Turizm, başta Avrupa olmak üzere, hemen hemen tüm toplumlarda normal yaşamın bir parçasıdır. Ve insanlar tekrar seyahat etmekten mutluluk duyacaklar. Bunu ne ölçüde karşılayabilecekleri, izleyen ekonomik krizden ne kadar zorlandığımıza bağlıdır. Ama genel olarak, yapılacak çok şey var. Bununla birlikte, insanların eskisi gibi tam olarak aynı şekilde seyahat edip etmeyeceğini veya bazılarının kendi sonuçlarını çıkartıp çıkarmayacağını tahmin etmek zordur. Sektördeki mevcut tartışma daha çok kalite odaklı turizm yönündedir.

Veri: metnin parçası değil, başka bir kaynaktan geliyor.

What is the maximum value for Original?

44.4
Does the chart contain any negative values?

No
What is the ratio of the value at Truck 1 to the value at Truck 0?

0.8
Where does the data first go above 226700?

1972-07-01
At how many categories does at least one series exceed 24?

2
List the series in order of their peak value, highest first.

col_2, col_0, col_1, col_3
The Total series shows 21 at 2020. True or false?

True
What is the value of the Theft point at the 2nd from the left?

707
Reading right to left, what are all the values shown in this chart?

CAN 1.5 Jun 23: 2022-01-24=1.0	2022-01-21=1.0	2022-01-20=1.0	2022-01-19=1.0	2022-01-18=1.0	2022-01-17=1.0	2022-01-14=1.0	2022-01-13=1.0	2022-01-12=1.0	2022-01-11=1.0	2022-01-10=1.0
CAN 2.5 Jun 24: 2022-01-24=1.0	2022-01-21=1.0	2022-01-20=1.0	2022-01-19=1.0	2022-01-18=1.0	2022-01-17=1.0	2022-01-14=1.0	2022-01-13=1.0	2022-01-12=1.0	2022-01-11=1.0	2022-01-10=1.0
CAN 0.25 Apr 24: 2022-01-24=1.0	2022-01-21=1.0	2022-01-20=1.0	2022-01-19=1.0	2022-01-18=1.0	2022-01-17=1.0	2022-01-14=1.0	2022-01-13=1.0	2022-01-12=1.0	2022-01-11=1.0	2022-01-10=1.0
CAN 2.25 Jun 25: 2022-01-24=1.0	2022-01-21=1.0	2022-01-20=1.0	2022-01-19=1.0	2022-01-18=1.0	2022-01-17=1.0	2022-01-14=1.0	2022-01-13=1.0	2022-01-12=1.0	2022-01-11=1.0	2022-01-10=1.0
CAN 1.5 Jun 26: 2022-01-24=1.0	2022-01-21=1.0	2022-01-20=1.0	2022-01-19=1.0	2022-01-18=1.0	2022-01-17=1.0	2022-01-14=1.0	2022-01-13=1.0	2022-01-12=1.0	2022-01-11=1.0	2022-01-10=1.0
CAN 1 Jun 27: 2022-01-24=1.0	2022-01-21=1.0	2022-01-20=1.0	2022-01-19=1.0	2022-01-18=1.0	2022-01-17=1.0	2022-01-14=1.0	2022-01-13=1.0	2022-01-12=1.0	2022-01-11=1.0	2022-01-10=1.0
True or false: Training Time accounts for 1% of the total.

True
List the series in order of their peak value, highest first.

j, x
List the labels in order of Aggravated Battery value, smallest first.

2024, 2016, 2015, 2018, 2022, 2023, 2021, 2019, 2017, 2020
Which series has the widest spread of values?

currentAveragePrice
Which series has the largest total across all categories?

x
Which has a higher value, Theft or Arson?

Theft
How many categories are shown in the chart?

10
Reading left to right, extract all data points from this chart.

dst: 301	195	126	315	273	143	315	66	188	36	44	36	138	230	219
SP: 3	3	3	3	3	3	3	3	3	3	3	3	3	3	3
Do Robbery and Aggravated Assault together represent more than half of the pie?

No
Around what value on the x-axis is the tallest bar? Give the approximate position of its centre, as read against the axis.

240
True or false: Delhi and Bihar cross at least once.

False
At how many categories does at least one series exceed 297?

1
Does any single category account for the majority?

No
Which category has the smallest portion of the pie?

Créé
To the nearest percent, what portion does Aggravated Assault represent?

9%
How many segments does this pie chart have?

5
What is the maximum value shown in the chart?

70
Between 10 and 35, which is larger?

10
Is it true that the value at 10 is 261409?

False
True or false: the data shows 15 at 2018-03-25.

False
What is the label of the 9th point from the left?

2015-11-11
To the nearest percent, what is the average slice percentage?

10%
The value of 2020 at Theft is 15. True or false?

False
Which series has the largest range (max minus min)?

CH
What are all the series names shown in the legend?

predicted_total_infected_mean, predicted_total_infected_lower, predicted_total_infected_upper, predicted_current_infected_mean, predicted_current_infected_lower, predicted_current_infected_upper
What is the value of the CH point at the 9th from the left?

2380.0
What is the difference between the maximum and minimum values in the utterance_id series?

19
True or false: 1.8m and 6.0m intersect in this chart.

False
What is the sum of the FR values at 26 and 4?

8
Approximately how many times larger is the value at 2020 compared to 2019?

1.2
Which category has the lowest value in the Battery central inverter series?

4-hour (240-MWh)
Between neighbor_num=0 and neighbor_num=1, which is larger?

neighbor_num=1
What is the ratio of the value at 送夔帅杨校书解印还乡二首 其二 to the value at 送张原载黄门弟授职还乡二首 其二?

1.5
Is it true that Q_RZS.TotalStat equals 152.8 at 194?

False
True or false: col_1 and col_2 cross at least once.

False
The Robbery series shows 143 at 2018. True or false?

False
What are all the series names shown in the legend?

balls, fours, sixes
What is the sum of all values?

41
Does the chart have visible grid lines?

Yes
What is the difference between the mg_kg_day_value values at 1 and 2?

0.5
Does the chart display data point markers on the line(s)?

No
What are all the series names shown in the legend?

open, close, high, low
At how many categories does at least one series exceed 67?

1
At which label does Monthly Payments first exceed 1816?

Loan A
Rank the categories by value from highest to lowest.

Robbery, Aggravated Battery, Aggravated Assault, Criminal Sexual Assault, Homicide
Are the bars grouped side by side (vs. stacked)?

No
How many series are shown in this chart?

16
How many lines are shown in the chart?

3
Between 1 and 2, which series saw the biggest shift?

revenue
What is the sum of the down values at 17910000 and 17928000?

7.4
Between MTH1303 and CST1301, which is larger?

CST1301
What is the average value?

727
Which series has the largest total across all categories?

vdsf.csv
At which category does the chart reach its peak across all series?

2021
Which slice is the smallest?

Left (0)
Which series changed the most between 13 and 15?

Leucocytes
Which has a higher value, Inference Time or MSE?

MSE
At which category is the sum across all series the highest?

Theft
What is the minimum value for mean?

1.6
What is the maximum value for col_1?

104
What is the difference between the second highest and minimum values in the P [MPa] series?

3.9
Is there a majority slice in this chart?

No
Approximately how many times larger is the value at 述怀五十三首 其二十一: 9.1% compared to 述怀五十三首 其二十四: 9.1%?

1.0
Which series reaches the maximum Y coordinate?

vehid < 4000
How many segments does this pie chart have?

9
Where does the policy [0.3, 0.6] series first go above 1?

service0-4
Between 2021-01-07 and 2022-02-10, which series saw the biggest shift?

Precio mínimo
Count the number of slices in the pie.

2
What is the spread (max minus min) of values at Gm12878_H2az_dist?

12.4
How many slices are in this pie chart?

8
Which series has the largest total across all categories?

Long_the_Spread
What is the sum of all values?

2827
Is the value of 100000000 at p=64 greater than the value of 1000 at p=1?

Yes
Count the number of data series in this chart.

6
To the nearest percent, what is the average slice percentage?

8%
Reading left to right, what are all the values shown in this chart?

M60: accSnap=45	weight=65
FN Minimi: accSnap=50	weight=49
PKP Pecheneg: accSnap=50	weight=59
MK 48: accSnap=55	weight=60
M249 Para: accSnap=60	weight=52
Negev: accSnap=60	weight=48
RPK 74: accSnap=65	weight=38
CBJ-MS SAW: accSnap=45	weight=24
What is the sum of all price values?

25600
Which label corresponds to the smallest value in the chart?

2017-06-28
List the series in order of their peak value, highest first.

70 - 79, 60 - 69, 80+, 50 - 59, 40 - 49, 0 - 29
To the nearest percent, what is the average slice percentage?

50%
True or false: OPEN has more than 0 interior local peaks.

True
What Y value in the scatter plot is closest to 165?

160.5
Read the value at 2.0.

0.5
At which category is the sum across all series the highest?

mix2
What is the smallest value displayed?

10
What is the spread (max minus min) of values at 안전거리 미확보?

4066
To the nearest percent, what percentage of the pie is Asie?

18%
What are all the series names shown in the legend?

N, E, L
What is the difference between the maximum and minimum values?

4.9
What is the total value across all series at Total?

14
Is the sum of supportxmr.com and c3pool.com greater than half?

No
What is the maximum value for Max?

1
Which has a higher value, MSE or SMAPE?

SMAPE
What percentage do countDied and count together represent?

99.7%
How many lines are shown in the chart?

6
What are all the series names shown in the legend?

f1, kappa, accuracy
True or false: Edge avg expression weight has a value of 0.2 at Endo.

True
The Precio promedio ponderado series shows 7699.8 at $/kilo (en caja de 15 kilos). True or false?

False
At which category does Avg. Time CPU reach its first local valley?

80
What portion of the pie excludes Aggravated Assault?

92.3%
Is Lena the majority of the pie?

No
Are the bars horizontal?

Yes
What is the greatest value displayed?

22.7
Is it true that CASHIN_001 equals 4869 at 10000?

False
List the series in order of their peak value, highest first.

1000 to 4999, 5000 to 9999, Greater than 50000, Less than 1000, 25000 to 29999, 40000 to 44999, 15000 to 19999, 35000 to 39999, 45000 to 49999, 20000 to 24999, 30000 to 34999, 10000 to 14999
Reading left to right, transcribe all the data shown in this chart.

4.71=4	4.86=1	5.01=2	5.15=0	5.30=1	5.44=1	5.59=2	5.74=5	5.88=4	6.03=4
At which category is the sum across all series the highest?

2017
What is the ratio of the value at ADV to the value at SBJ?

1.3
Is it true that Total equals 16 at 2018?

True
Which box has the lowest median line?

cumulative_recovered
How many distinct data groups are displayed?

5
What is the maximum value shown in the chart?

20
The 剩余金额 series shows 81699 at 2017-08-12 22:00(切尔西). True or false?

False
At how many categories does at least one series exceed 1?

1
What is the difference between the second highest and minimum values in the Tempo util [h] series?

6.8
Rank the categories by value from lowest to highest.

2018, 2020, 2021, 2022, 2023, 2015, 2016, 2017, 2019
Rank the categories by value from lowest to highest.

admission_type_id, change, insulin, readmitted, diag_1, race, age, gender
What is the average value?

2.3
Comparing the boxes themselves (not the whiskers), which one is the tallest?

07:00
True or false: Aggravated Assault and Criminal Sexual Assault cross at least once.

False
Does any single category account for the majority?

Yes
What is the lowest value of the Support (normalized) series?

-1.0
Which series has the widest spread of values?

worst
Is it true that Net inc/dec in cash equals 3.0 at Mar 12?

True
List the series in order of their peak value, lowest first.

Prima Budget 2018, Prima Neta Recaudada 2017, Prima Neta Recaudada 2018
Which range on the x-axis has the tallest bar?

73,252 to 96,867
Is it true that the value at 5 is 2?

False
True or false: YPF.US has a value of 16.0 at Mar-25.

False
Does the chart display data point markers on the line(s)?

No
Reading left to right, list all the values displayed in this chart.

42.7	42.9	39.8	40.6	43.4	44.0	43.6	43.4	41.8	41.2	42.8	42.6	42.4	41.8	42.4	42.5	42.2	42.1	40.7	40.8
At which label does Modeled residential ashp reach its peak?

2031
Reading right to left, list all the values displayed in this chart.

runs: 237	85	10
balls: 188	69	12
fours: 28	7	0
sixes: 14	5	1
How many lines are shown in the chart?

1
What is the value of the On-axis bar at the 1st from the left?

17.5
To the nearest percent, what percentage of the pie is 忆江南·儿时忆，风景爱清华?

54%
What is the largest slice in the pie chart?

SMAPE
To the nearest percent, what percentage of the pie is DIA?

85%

Tur operatörleri ve hedef bölgelerdeki ortakları zamanlarını, hizmetlerini daha sürdürülebilir hale getirmek için kullanırlar. Müşteriler arasında, maliyetlerin izin vermesi halinde gelecekte daha sürdürülebilir seyahat etme konusunda da belirli bir istek vardır. Dolayısıyla, endüstrinin kendini yönlendirmesi ve gelecekteki tatil ürünlerinin yüzünü değiştirmesi için bir fırsat varsa, şimdi. Ancak, korona virüs krizinden sonra bildiğimiz gibi kitle turizminden gerçekten uzaklaşıp uzaklaşmadığımız görülüyor.
Kruvaziyer sektörüne bir bakış da ilginç. Bu son haftalarda haberlerde çok oldu. Görüntüsünde kalıcı hasar görecek mi?
Kruvaziyer endüstrisinin daha güçlü bir durum sunması ve belki de diğer seyahat segmentlerinden daha fazla bilgi sunması gerektiğini hayal edebiliyorum. Çünkü karantina altındaki gemilerin hoş olmayan görüntüleri basında yer aldı. Ve birçok insanın uzun bir süre küçük bir alanda birlikte yaşadığı bir tatil şeklidir. Ancak, şu anda önümüzdeki yılki yolculukları zaten tekrar rezervasyonu olduğunu duyuyorum. Bu, müşterilerin endüstrinin gemilerde güvenliği tekrar sağlayabileceğinden emin oldukları anlamına gelir. Bir yandan bir tür tatil için büyülenme ile risk algısı ve diğer yandan güvenlik ihtiyacı arasındaki ilişkiyi görmek ilginçtir.
Ben bu röportajın içeriğinden pek bir şey anlamadım. Ancak Almanya’da Korona virüs ile ilgili verilen siyasi demeçlerin sonucuna göre şunu rahatlıkla ifade etmek gerekir ki, 2020 yaz sezonu Alman Turizm endüstrisi için pek parlak geçmeyecektir.